Схетта улыбается до невозможности самодовольно. И поправляет положение своей попки, для меня невидимой, но очень даже ощутимой. Наглые её серебряные глаза смотрят прямо на меня, волосы щекочут кожу, ставшую что-то слишком чувствительной, а её грудь…

Резким движением, каким аллигатор бросается из засады на зазевавшуюся антилопу, мои руки обвивают хулиганку, стискивая и сдвигая. Самодовольная улыбка исчезает, как не бывало, а серебро радужек почти исчезает, затопленное приливом излившейся из зрачков черноты.

- Ри-и-ин! – долгий стон, подобный звуку фанфар.

- Да! – выдох прямо в ухо. Негромкий, но её всё равно встряхивает с головы до пят.

Неописуемо.

Одна накатившая волна немедленно сменяется другой. Мы качаемся на них, как на качелях. И нет никаких причин для стыда и страха, нет причин для боли и сомнений. Но есть все причины для полной противоположности этих состояний. Прошлое без остатка испаряется в гудящем белом пламени, будущее сворачивается, как чистый свиток, от прикосновения того же испепеляющего жара. И лишь одно мгновение, имя которому – сейчас, поёт в самой сердцевине великого пламени, как вечно горящий и вечно же возрождающийся феникс.

- Фарлэй, – шепчу я снова и снова. – Фарлэй!

И это слово понемногу превращается в имя.

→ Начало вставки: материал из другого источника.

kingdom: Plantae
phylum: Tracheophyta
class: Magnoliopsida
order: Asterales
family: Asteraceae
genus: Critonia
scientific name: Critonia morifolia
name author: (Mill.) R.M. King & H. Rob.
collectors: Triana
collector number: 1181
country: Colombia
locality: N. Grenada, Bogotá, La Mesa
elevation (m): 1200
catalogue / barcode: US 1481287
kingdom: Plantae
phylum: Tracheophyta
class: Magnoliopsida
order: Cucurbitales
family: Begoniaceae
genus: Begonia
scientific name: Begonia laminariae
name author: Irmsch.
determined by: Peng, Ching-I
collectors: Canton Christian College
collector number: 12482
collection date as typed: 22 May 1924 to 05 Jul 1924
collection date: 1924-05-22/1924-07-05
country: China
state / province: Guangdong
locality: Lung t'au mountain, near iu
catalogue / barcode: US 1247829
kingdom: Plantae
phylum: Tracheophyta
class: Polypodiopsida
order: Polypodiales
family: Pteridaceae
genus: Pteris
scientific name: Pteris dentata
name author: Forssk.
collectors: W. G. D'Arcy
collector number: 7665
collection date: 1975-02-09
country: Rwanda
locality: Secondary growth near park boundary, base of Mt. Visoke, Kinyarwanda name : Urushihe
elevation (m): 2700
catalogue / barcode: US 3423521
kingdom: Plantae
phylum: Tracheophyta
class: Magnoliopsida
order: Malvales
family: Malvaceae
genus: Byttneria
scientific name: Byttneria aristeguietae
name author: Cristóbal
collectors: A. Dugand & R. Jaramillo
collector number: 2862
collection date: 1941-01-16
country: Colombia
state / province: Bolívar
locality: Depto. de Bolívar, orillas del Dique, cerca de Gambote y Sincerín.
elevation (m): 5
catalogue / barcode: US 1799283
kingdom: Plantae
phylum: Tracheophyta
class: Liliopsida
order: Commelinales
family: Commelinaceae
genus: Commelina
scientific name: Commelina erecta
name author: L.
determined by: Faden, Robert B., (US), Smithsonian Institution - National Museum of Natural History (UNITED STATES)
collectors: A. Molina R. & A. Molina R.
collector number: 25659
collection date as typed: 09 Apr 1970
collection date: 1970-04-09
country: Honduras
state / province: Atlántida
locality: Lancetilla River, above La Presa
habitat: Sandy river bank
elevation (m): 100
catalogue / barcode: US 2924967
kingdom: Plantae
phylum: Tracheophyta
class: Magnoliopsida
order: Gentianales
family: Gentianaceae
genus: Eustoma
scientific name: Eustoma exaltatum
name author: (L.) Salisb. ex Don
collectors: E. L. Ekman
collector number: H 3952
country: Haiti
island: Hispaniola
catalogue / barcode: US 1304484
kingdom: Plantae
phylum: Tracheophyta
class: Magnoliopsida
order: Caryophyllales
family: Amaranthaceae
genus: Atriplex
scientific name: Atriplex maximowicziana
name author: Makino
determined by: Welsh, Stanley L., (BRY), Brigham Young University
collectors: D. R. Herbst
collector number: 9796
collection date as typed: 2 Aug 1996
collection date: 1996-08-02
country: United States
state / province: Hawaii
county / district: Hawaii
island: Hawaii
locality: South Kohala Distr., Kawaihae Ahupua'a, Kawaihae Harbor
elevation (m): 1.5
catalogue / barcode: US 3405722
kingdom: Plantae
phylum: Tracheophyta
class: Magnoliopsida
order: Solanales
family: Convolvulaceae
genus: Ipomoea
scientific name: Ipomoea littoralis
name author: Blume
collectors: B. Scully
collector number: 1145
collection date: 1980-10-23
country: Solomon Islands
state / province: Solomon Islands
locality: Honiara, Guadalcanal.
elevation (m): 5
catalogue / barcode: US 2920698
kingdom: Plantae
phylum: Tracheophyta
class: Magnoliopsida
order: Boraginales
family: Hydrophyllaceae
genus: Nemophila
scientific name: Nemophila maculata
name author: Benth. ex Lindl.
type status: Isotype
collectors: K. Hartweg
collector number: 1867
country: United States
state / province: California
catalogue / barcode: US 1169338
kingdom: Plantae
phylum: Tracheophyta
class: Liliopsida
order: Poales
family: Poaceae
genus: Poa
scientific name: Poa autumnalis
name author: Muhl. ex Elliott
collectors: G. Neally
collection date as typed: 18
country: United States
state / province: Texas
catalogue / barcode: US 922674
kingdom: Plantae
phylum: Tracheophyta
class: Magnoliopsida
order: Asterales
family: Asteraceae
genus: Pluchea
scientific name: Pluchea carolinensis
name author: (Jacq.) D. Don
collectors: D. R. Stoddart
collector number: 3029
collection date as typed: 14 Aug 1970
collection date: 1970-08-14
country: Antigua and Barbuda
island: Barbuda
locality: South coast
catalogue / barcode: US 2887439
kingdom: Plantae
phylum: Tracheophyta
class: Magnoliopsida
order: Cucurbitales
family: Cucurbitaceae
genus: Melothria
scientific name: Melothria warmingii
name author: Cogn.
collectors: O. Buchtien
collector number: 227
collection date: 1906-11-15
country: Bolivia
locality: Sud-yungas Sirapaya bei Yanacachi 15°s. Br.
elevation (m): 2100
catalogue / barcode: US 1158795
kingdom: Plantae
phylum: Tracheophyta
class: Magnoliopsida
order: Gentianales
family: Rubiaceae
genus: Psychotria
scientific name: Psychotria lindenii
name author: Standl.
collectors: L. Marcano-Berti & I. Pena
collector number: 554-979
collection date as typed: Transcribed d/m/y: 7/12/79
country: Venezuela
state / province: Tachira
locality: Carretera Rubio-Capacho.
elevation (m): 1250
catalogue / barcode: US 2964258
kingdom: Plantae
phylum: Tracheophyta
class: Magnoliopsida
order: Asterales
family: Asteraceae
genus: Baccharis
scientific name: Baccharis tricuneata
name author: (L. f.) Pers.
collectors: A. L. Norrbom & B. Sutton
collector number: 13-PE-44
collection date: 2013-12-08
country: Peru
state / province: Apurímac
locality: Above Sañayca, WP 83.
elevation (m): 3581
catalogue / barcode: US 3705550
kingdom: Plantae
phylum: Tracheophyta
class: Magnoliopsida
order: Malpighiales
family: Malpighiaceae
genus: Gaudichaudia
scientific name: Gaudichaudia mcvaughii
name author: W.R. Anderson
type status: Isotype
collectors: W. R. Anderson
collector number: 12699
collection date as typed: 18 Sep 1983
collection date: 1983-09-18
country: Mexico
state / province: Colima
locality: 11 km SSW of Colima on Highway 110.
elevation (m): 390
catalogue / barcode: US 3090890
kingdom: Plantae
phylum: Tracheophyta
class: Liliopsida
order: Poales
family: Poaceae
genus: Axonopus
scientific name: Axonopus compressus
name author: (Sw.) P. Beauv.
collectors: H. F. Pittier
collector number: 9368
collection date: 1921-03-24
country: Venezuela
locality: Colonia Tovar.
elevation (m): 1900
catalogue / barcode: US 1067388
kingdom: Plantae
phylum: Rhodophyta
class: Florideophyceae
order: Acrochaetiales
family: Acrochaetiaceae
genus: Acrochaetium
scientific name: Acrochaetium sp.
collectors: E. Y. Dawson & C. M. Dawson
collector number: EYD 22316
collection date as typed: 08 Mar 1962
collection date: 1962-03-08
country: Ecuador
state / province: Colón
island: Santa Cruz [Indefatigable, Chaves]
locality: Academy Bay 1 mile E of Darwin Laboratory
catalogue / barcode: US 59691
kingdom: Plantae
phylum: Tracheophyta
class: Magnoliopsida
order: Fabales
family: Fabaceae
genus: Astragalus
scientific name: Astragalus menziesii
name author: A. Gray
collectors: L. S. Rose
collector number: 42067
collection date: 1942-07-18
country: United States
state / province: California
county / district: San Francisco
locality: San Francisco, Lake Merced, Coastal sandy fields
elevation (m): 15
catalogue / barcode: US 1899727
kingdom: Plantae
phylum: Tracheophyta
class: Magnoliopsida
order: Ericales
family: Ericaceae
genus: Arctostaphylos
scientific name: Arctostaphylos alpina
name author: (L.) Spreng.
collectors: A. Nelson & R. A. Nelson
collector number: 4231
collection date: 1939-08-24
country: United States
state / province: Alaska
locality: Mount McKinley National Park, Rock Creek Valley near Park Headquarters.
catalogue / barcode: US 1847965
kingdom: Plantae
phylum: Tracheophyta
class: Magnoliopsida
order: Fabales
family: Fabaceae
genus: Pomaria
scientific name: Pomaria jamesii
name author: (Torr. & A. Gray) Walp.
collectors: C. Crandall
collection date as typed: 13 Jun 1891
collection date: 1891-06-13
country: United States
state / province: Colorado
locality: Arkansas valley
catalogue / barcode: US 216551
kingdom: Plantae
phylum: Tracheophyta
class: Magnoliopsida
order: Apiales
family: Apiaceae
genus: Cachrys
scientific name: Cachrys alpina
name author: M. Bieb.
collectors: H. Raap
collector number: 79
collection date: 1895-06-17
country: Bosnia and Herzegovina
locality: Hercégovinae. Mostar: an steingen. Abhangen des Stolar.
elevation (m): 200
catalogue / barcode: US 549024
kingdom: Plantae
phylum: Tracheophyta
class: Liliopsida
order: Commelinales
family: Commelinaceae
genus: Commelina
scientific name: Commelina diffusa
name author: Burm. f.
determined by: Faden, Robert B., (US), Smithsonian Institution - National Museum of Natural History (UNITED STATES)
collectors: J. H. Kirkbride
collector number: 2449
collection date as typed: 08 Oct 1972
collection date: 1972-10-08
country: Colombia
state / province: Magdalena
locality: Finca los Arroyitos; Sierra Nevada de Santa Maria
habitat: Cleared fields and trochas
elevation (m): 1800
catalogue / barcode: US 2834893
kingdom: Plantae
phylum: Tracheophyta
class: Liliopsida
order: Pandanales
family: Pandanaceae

Тысяча благословений тебе, Сьолвэн: моё обновлённое тело достаточно выносливо не только для многочасовых плясок с оружием. Выносливостью иного рода оно также наделено в полной мере. А Схетта… у меня просто нет слов. Модели и актрисы, жертвы самого отчаянного фотошопа, бледнеют, как пожелтевшие чёрно-белые снимки, рядом с живой, ослепительной, яростно страстной женщиной, впитавшей и отразившей всё сверхчеловеческое искусство бессмертной повелительницы Жизни.

Тысяча благословений тебе, Сьолвэн! Если бы боги решили сойти в тварный мир и принять для этого людские обличья, то богиня любви не нашла бы лучшего сосуда для своей вечной сути, чем эта женщина… моя, моя, МОЯ женщина!

Впрочем, категории собственности и принадлежности здесь неуместны. Там, где царит абсолютная свобода, им не за что уцепиться.

- Рин… скажи что-нибудь красивое.

И я говорю:

- Ты – ангел, милая. Ты – ангел.

А то, что крылья не белы…

Когда с тобой танцуешь танго,

Хлебнув настойки омелы,

Когда под полною луною

Ныряешь в пламя глаз твоих

И небо чудится иное,

И новый мир, и звонкий стих, -

О цвете крыльев забываешь

И вихрем над землёй летишь.

О цвете крыльев забываешь,

Когда внизу – осколки крыш…

Мы ангелы, ты это знаешь?

Конечно, знаешь. Но молчишь.

Вот только Схетта – не лирическая героиня. Она не молчит; она вполне внятно говорит со мной… только не вслух, а на языке тела. На том же самом языке я объясняю ей – долго объясняю, обстоятельно и подробно, – как сильно и за что именно я люблю её.

Ламуо?Возможно. Да, вполне возможно. Оно так давно стало моей неотъемлемой частью, что порой я пользуюсь им фактически помимо сознания. Но вообще-то искусство друидов не является необходимым для таких разговоров, какие ведём мы двое. Оно лишь расширяет их, позволяя освоить дополнительные измерения – как те самые крылья, что не белы…

- Рин, твари ещё роятся?

- Понятия не имею.

- Как?

- Меня не интересует ничто, происходящее дальше, чем на вытянутой руке от меня.

- Рин, я серьёзно!

- Я тоже вполне серьёзен. Я не могу отогнать тварей, но зато могу не смотреть.